_WHAT YOU HAVE TO DO:_
Among the entries below, find the lines that hold the word "既可以对整数进行绝对值获取" and report them.

_Dataset records:_
-- Opening Marker --
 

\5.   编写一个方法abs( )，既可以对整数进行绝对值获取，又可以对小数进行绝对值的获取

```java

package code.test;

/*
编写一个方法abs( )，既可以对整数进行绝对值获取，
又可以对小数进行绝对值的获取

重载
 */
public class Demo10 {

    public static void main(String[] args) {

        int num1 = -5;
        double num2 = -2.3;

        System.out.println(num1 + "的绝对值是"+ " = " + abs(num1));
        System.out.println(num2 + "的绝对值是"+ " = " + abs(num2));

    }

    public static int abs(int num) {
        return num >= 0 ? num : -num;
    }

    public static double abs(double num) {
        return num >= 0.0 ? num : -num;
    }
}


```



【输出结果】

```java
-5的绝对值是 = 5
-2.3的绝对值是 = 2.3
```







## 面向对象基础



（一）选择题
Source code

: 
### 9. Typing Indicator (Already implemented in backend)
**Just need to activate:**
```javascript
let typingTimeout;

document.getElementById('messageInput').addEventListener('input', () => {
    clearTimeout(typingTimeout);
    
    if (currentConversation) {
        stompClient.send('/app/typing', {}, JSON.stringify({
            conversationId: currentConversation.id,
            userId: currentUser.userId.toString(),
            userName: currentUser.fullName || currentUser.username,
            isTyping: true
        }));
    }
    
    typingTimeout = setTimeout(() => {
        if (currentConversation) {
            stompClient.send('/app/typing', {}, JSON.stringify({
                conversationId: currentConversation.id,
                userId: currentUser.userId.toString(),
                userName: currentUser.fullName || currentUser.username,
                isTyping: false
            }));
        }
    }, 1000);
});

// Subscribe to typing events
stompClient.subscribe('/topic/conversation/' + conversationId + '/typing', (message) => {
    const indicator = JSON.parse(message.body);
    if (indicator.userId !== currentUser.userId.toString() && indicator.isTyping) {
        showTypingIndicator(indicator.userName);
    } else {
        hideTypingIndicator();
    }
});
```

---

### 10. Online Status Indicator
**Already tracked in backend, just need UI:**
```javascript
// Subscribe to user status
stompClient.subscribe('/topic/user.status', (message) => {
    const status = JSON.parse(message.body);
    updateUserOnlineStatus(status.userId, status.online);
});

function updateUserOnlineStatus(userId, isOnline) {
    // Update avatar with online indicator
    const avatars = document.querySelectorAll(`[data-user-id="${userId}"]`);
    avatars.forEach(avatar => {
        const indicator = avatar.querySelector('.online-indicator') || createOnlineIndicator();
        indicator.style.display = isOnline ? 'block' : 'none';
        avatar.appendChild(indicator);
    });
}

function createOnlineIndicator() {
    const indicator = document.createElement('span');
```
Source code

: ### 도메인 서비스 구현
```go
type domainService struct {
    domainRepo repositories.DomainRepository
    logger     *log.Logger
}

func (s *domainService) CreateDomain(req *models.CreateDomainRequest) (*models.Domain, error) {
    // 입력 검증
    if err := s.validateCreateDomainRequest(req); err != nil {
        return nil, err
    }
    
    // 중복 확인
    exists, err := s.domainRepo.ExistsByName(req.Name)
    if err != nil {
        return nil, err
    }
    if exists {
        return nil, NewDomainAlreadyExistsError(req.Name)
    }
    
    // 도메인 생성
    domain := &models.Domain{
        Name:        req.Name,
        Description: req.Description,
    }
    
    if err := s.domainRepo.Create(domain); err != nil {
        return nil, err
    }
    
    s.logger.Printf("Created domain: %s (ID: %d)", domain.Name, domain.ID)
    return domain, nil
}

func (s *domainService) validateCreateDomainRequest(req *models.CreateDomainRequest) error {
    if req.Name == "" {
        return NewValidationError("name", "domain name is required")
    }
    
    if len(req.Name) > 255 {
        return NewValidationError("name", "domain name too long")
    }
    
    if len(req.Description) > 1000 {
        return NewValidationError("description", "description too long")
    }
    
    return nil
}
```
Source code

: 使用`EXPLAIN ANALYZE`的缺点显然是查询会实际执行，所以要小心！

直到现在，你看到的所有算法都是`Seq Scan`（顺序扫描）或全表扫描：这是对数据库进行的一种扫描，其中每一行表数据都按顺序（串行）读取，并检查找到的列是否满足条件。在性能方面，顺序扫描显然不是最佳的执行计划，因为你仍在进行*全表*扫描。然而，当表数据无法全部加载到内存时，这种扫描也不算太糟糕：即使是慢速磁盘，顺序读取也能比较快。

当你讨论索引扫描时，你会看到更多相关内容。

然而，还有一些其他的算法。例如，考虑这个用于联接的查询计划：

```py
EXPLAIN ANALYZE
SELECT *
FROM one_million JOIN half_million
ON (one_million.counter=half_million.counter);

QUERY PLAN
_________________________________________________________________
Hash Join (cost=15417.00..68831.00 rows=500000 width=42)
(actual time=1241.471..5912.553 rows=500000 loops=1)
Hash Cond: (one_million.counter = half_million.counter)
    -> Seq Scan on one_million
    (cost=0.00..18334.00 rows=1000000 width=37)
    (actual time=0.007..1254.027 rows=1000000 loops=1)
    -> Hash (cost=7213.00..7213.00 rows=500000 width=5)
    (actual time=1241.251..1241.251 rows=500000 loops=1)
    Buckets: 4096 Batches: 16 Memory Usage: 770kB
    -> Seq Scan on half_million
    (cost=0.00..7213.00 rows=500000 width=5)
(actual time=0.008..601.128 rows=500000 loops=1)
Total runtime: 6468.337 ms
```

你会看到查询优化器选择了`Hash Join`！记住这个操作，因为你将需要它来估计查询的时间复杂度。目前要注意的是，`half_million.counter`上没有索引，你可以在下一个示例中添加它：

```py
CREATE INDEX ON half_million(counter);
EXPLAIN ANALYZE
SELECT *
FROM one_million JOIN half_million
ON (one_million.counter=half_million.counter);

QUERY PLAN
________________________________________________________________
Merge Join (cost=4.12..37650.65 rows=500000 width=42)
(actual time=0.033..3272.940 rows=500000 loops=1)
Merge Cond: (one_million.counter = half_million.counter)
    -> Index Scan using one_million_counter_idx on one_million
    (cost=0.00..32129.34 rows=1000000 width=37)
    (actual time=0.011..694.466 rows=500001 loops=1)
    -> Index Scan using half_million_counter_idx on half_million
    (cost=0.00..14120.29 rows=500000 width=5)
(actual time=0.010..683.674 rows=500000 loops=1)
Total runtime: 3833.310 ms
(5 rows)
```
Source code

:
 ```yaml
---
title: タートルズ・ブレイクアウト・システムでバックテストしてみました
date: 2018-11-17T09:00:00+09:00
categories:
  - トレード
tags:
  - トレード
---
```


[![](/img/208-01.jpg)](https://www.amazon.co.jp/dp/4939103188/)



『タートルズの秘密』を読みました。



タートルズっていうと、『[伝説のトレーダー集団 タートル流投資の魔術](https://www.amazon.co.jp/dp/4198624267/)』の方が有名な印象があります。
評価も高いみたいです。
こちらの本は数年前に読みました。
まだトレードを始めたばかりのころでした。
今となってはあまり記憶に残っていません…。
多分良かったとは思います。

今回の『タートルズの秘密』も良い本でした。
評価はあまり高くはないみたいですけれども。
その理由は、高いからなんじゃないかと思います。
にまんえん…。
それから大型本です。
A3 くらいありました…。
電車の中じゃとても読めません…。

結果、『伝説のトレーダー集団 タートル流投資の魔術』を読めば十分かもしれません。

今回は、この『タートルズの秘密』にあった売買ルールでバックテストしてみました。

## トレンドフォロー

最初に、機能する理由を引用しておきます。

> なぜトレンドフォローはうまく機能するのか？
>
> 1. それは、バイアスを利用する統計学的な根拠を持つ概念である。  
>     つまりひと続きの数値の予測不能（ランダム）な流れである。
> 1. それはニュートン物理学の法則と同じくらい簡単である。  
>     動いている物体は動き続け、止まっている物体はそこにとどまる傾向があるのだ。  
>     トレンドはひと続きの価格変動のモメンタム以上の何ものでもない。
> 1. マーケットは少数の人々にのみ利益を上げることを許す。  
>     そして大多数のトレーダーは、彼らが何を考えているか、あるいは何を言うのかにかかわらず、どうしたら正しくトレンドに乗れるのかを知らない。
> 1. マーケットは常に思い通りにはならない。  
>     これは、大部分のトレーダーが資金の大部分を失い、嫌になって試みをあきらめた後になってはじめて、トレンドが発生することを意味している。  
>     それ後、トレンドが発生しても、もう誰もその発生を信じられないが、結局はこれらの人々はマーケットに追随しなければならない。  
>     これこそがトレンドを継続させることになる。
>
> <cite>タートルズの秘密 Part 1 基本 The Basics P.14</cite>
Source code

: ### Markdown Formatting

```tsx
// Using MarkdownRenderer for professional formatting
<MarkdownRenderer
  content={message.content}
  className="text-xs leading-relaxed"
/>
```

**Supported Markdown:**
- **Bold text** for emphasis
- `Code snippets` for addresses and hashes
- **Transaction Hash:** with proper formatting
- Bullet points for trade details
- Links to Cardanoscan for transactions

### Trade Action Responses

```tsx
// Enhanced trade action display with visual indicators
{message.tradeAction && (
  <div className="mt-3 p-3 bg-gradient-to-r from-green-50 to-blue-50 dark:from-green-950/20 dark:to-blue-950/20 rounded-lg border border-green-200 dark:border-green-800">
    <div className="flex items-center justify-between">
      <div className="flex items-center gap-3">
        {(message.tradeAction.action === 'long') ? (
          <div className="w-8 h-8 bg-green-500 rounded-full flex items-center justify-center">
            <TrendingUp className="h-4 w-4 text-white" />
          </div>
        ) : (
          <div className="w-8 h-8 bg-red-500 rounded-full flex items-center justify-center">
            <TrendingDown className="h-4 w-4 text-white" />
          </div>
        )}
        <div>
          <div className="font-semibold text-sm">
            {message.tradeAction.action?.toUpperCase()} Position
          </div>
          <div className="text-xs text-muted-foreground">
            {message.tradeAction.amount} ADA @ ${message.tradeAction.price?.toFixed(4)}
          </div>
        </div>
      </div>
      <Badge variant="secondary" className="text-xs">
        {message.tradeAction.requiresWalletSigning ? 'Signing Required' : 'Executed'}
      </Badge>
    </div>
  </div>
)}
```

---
-- Closing Marker --
_EXERCISE SOLUTION:_
\5.   编写一个方法abs( )，既可以对整数进行绝对值获取，又可以对小数进行绝对值的获取
编写一个方法abs( )，既可以对整数进行绝对值获取，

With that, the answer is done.